More recently, said Ms. Munro, the author of an important research paper reporting an “unprecedented ozone hole in 2011” – David Tarasick of Environment Canada – was told he could not give interviews to the press until several weeks after his paper was published and after journalists applied pressure. At that point, media interest in the research had tapered off, she said.
“We organized this panel because, as journalists, we cannot do our job, and this trend, to filter what scientists have to say, needs to be denounced worldwide,” said Binh An Vu van, a science journalist and coordinator of the panel for the Association des communicateurs scientifiques du Québec and six other concerned groups, including the Professional Institute of the Public Service of Canada and the Canadian Science Writers’ Association. The groups also sent an open letter to Prime Minister Harper asking him to restore freedom of speech among scientists in the public service. “There is a generalized ras-le-bol [feeling of being fed up] that has been somewhat reported in Canada, but barely in Quebec, and not at all known in the rest of the world,” said Ms. Vu Van.
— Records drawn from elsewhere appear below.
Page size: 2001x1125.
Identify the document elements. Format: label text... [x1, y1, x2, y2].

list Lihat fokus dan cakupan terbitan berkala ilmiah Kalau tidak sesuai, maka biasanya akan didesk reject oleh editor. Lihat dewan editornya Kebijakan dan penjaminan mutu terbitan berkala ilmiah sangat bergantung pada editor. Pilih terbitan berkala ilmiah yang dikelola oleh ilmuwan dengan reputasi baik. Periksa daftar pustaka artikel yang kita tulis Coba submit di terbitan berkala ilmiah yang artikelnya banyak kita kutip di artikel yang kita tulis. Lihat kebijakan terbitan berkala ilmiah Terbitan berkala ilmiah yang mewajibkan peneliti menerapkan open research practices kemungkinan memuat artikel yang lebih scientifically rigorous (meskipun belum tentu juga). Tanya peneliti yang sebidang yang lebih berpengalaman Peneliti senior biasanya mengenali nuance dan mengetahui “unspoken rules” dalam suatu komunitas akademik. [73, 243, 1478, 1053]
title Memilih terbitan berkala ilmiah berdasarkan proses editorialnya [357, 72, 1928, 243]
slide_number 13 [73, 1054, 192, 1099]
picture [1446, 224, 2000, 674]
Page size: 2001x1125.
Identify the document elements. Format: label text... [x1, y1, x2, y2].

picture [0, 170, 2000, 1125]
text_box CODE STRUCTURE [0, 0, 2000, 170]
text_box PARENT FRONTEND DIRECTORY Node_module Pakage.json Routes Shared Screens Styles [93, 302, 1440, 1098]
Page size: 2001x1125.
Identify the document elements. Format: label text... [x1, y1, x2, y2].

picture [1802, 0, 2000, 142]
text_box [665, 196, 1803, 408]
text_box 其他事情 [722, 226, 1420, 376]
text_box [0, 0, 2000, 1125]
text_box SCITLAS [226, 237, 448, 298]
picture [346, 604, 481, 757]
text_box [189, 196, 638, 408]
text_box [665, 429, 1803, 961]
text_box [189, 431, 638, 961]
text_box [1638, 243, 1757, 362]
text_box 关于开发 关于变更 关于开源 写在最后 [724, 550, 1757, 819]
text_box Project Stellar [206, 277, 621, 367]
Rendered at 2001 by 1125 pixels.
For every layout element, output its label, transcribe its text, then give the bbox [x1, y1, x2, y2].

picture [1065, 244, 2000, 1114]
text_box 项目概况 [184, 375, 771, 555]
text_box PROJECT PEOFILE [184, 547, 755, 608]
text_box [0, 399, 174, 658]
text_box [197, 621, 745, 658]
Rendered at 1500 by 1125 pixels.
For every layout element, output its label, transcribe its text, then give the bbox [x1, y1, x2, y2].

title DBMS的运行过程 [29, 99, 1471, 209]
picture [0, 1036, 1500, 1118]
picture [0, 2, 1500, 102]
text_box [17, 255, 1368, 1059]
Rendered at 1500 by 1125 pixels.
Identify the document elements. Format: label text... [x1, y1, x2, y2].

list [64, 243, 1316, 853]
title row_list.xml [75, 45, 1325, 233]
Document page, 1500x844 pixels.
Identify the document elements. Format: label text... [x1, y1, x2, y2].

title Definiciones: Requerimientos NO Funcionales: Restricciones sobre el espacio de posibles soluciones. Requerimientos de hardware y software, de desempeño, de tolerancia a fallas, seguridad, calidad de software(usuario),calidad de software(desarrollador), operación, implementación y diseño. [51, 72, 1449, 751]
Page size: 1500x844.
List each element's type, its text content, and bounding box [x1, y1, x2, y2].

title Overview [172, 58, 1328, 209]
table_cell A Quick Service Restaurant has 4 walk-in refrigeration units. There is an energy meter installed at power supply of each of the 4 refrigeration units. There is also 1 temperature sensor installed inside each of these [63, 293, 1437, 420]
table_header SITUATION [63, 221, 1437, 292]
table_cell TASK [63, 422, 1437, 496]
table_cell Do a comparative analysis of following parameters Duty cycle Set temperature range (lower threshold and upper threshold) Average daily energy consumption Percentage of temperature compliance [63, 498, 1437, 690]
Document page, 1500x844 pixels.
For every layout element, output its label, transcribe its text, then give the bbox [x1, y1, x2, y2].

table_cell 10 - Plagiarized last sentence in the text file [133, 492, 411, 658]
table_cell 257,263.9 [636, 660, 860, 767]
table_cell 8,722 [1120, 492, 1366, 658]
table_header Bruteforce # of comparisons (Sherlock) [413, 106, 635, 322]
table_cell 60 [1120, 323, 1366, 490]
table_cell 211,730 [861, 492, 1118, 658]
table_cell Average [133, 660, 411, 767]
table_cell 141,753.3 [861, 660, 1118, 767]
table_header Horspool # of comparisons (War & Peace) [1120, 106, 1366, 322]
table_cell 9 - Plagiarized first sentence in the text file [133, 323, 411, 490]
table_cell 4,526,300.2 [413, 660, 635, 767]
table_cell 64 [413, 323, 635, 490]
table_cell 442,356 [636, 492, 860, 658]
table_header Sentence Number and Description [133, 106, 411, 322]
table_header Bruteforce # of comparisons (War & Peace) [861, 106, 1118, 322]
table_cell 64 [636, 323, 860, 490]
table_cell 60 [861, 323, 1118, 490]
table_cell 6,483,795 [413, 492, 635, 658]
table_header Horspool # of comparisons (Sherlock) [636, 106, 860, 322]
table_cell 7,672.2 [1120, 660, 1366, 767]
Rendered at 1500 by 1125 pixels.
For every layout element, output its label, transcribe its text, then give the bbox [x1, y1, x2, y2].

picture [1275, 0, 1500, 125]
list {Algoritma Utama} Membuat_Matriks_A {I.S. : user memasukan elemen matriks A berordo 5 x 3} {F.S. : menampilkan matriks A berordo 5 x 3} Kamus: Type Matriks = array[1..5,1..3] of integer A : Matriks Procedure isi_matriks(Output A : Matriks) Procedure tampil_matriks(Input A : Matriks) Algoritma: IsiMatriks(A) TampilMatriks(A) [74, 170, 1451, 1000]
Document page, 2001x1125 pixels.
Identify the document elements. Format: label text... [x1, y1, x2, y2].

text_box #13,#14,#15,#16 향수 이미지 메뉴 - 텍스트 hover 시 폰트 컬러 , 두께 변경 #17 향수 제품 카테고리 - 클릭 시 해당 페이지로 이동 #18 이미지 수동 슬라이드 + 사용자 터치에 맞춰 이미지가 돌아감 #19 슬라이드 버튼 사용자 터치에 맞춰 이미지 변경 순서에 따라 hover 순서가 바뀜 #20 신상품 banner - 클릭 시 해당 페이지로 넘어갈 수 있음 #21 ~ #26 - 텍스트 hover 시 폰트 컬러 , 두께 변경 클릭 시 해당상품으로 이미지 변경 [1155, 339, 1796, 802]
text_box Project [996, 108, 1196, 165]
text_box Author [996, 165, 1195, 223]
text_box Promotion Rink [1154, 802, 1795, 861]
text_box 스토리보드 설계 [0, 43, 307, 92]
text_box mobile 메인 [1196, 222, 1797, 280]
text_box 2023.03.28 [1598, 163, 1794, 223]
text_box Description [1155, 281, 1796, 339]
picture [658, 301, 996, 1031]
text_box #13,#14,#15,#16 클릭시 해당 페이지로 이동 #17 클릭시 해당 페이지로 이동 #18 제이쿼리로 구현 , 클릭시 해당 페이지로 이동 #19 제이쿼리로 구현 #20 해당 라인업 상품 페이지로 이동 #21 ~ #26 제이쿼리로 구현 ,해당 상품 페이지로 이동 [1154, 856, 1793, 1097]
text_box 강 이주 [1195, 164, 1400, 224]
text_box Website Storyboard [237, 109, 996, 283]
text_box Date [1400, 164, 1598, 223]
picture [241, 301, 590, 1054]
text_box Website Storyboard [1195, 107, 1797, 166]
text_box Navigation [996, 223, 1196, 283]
On Saturday, the story was reported by BBC World Service, and by the end of the day, it had become the most-visited story on BBC’s news website. In an opinion piece that followed his coverage, Pallab Ghosh, science correspondent for the BBC, said, “It is more than a little embarrassing for the Canadian government to be accused of ‘muzzling’ its own scientists when it is hosting one of the world’s largest scientific conferences in Vancouver.”
“Several government representatives were invited to participate in the panel entitled ‘Unmuzzling government scientists: How to re-open the discourse’,” said Kathryn O’Hara, moderator of the session and professor of science journalism at Carleton University, “but they all declined.”
“Federal scientists are first and foremost public servants [which] means that they are there to serve the public, not the minister,” said Andrew Weaver, professor of environmental science at the University of Victoria and a member of the panel. He said that there is fear of retribution, which has a ripple effect on academic freedom. “Academic scientists often rely on government science. If you are not able to communicate with federal scientists, you find that the general public doesn’t understand the importance of science, the public loses sense of what is important in science, and the public doesn’t know where its tax money goes, and science becomes in jeopardy.”